Fig. 3. HPP decadal impact.

a The top 15 neXtProt protein descriptor groups/families with the highest number of 2020 PE2,3,4 missing protein members (i.e., lacking high-stringency PE1 evidence of protein existence data; magenta, left) and the top 15 protein descriptor groups that have been upgraded to PE1 since 2011 (green, right). The data illustrates that the OR family has the highest number of 2020 missing PE2,3,4 proteins (magenta bars) and the Zn finger protein family has the highest number of discovered PE2,3,4 entries upgraded to PE1 since 2011 b Human chromosomal distribution of the OR and Zn finger families neXtProt protein descriptor groups/families. This example data clearly illustrates that the positioning of multiple ORs (magenta vertical bars) or Zn finger protein-coding genes (green vertical bars) on certain chromsomes explains why Chr 11 appears more resistant and Chr 19 more susceptible to PE1 discovery over the decade.

Fig. 4. Progress in reducing the fraction of missing proteins for all human chromosomes.

a The percentage of missing proteins (PE2,3,4) relative to all protein-coding genes (PE1,2,3,4) plotted annually according to human Chrs 1–22, X and Y location from the first neXtProt release (23-08-2011) to the latest HPP reference release (17-01-2020). b The relative percentage (magenta bars) and absolute number (green dots) of all neXtProt PE2,3,4 missing protein entries specifically upgraded to PE1 since 2011 across Chrs 1–22, X and Y.

Fig. 5. Assembly of the Human Proteome Reference Library (HPRL).

Data show cumulative PubMed search references emanating since HPP launch in 2010 up until 2019. a PubMed search for the terms HPP, C-HPP and B/D-HPP (including unabbreviated version). b PubMed community-at-large bibliometric impacts that parallel the research disciplines (e.g., ‘human’ AND ‘cancer proteomics’) addressed and undertaken by key B/D-HPP teams.
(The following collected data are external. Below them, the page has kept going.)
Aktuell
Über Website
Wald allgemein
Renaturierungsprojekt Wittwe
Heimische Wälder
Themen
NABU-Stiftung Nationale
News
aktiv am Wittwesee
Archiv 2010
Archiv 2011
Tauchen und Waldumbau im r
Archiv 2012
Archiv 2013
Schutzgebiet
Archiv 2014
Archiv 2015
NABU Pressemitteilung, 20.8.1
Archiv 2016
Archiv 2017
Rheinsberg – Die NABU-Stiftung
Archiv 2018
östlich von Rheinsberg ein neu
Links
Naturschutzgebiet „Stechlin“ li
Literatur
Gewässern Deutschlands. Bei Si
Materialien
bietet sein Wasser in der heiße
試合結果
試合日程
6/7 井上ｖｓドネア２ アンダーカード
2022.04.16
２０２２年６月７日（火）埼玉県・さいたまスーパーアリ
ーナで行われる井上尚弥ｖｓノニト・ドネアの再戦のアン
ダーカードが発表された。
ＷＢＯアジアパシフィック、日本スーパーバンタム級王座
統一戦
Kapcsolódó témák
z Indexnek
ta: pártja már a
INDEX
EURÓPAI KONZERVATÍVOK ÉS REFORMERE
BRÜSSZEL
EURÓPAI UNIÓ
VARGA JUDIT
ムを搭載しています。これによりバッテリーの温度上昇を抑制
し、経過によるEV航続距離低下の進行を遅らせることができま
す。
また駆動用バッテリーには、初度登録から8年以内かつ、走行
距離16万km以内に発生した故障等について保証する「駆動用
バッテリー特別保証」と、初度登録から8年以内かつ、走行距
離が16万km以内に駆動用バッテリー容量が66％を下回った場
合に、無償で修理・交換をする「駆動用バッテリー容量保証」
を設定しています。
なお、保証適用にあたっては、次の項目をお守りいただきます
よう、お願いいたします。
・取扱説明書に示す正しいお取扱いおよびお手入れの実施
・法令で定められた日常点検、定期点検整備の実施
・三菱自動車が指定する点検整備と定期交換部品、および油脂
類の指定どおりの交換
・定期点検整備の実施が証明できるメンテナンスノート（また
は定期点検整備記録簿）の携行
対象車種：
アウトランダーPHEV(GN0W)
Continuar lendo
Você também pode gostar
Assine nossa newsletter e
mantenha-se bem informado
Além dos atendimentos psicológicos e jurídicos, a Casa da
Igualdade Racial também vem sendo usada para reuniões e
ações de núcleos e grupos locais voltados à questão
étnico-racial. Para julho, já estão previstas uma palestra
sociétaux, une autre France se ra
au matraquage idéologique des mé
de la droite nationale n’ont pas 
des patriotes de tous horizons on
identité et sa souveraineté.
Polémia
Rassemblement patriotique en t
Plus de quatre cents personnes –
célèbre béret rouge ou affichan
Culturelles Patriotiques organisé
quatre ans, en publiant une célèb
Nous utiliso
All B/D-HPP PubMed bibliometric searches are listed as full searches and as hyperlinked current PubMed searches on the HUPO website at https://hupo.org/HPP-HPRL/. All NCBI PubMed filters and tools are fully accessible to users and searches can be selected and modified in a user-friendly manner, allowing decadal (from 2010 to 2019) and other bibliometric analyses to be undertaken routinely. c VOSviewer HPP collaborations analysis. All co-author geographical affiliations for PubMed publications emanating from Fig. 5a were transposed onto a world map.